## 1st level. Statoil/C-CORE Iceberg Classifier Challenge

- [자료1](https://www.kaggle.com/devm2024/keras-model-for-beginners-0-210-on-lb-eda-r-d), [자료4](https://www.kaggle.com/wvadim/keras-tf-lb-0-18)
- [정리본](https://www.kaggle.com/sh0wmaker/binary-image-classification)

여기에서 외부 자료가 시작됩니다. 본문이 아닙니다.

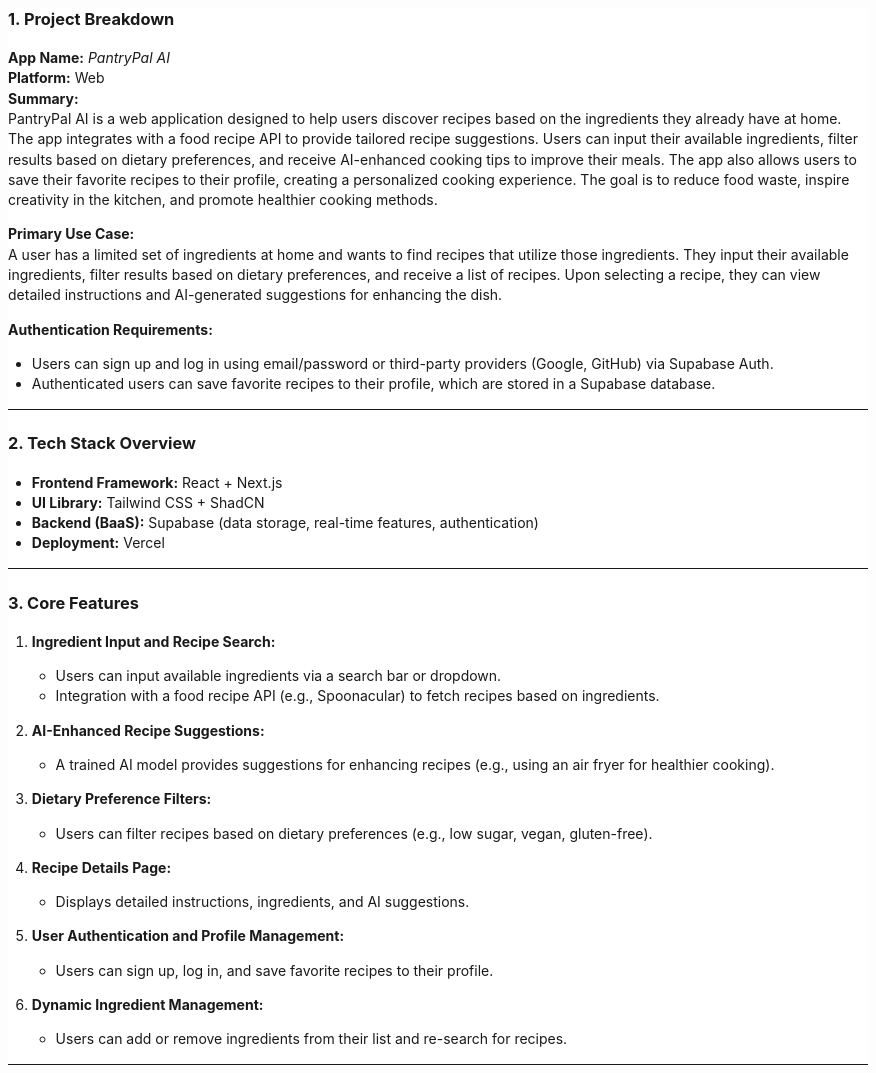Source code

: ### 1. Project Breakdown

**App Name:** *PantryPal AI*  
**Platform:** Web  
**Summary:**  
PantryPal AI is a web application designed to help users discover recipes based on the ingredients they already have at home. The app integrates with a food recipe API to provide tailored recipe suggestions. Users can input their available ingredients, filter results based on dietary preferences, and receive AI-enhanced cooking tips to improve their meals. The app also allows users to save their favorite recipes to their profile, creating a personalized cooking experience. The goal is to reduce food waste, inspire creativity in the kitchen, and promote healthier cooking methods.  

**Primary Use Case:**  
A user has a limited set of ingredients at home and wants to find recipes that utilize those ingredients. They input their available ingredients, filter results based on dietary preferences, and receive a list of recipes. Upon selecting a recipe, they can view detailed instructions and AI-generated suggestions for enhancing the dish.  

**Authentication Requirements:**  
- Users can sign up and log in using email/password or third-party providers (Google, GitHub) via Supabase Auth.  
- Authenticated users can save favorite recipes to their profile, which are stored in a Supabase database.  

---

### 2. Tech Stack Overview  
- **Frontend Framework:** React + Next.js  
- **UI Library:** Tailwind CSS + ShadCN  
- **Backend (BaaS):** Supabase (data storage, real-time features, authentication)  
- **Deployment:** Vercel  

---

### 3. Core Features  

1. **Ingredient Input and Recipe Search:**  
   - Users can input available ingredients via a search bar or dropdown.  
   - Integration with a food recipe API (e.g., Spoonacular) to fetch recipes based on ingredients.  

2. **AI-Enhanced Recipe Suggestions:**  
   - A trained AI model provides suggestions for enhancing recipes (e.g., using an air fryer for healthier cooking).  

3. **Dietary Preference Filters:**  
   - Users can filter recipes based on dietary preferences (e.g., low sugar, vegan, gluten-free).  

4. **Recipe Details Page:**  
   - Displays detailed instructions, ingredients, and AI suggestions.  

5. **User Authentication and Profile Management:**  
   - Users can sign up, log in, and save favorite recipes to their profile.  

6. **Dynamic Ingredient Management:**  
   - Users can add or remove ingredients from their list and re-search for recipes.  

---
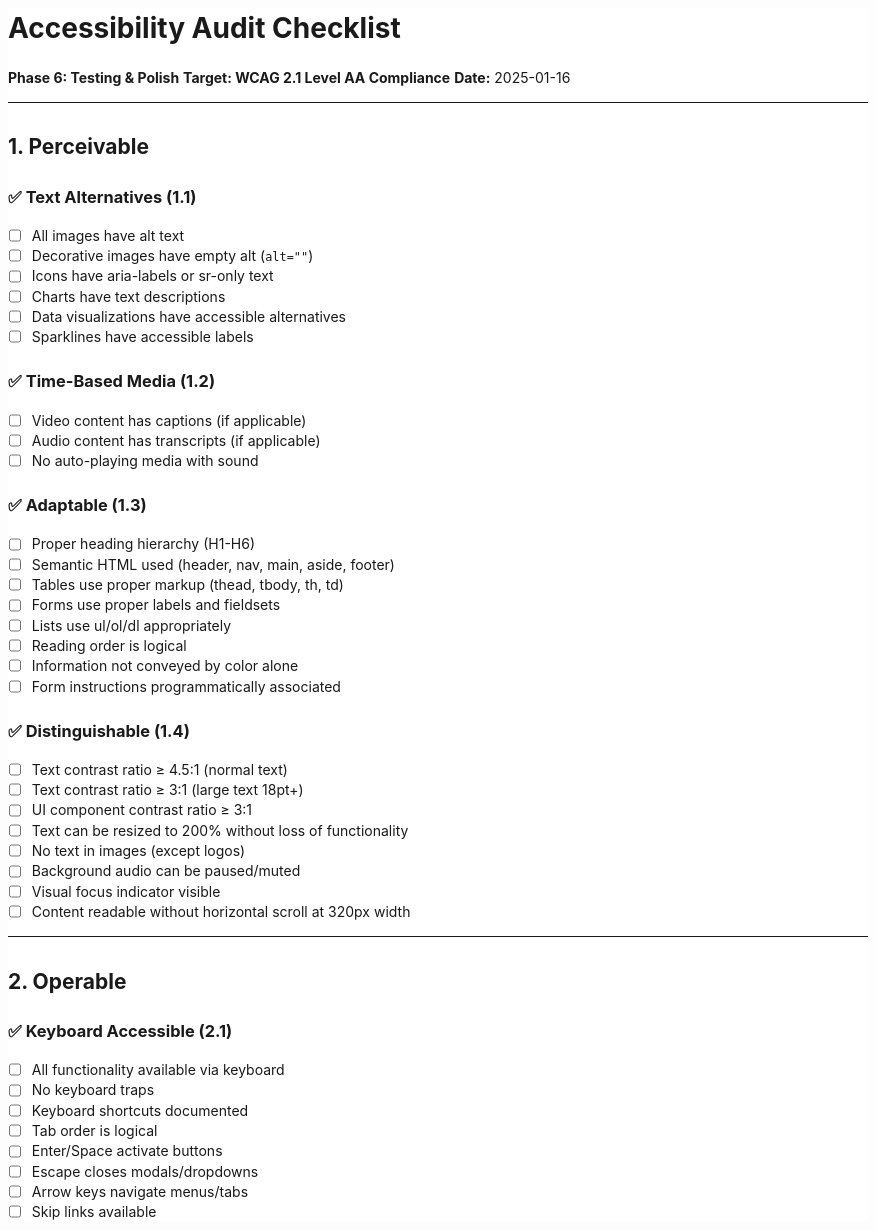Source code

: # Accessibility Audit Checklist
**Phase 6: Testing & Polish**
**Target: WCAG 2.1 Level AA Compliance**
**Date:** 2025-01-16

---

## 1. Perceivable

### ✅ Text Alternatives (1.1)
- [ ] All images have alt text
- [ ] Decorative images have empty alt (`alt=""`)
- [ ] Icons have aria-labels or sr-only text
- [ ] Charts have text descriptions
- [ ] Data visualizations have accessible alternatives
- [ ] Sparklines have accessible labels

### ✅ Time-Based Media (1.2)
- [ ] Video content has captions (if applicable)
- [ ] Audio content has transcripts (if applicable)
- [ ] No auto-playing media with sound

### ✅ Adaptable (1.3)
- [ ] Proper heading hierarchy (H1-H6)
- [ ] Semantic HTML used (header, nav, main, aside, footer)
- [ ] Tables use proper markup (thead, tbody, th, td)
- [ ] Forms use proper labels and fieldsets
- [ ] Lists use ul/ol/dl appropriately
- [ ] Reading order is logical
- [ ] Information not conveyed by color alone
- [ ] Form instructions programmatically associated

### ✅ Distinguishable (1.4)
- [ ] Text contrast ratio ≥ 4.5:1 (normal text)
- [ ] Text contrast ratio ≥ 3:1 (large text 18pt+)
- [ ] UI component contrast ratio ≥ 3:1
- [ ] Text can be resized to 200% without loss of functionality
- [ ] No text in images (except logos)
- [ ] Background audio can be paused/muted
- [ ] Visual focus indicator visible
- [ ] Content readable without horizontal scroll at 320px width

---

## 2. Operable

### ✅ Keyboard Accessible (2.1)
- [ ] All functionality available via keyboard
- [ ] No keyboard traps
- [ ] Keyboard shortcuts documented
- [ ] Tab order is logical
- [ ] Enter/Space activate buttons
- [ ] Escape closes modals/dropdowns
- [ ] Arrow keys navigate menus/tabs
- [ ] Skip links available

CNN: 행렬로 표현된 필터의 각 요소가 데이터 처리에 적합하도록 자동으로 학습되게 하자

In [None]:
# raw data
import numpy as np
import pandas as pd

# modeling
from sklearn.model_selection import train_test_split

# visualization
import matplotlib.pyplot as plt
from plotly import tools
import plotly.graph_objs as go
import plotly.offline as py

# setting
import warnings
import os

warnings.filterwarnings("ignore")
%matplotlib inline
py.init_notebook_mode(connected=True)

In [None]:
!pip install py7zr
import py7zr

### 데이터 가져오기

위성에서 쏜 rader가 특정 objet를 만나서 튕겨서 다시 돌아오게 되는데 이를 이미지로 저장한 것.

backscatter

- object들이 solid할수록 더 강한 rader energy가 reflection해서 실제 이미지에서 더 밝게 나온다고 한다. 이런 현상을 backscatter라고 한다.
- 주변 환경에 영향을 많이 받는데, 주변에 바람이 강할수록 이미지가 밝아지고, 바람이 약할수록 이미지가 어두워진다. 아마 강한 바람에 담긴 여러 분자들의 운동에너기자 reflection되면서 레이더에 담긴다고 본다

inc_angle

- 특정 각도의 이미지를 활용하고자
- band_1, band_2를 바라보는 angle을 의미

In [None]:
path = "../input/statoil-iceberg-classifier-challenge/"
with py7zr.SevenZipFile(path + "train.json.7z", 'r') as z:
    z.extractall(path="/kaggle")
with py7zr.SevenZipFile(path + "test.json.7z", 'r') as z:
    z.extractall(path="/kaggle")

In [None]:
for dirname, _, filenames in os.walk('/kaggle'): 
    for filename in filenames: 
        print(os.path.join(dirname, filename))

In [None]:
train = pd.read_json("../data/processed/train.json")
test = pd.read_json("../data/processed/test.json")

In [None]:
train.head()

In [None]:
train.info()

band1, band2는 이미지 상의 구역을 의미하는 것으로 보이고, inc_angle은 뭘까.<br />
is_iceberg는 당연히 빙하인지 아닌지(배)이고.

In [None]:
train.inc_angle.value_counts()

와 결측치가 1/8 정도라니

In [None]:
train.inc_angle.replace("na", 0, inplace=True)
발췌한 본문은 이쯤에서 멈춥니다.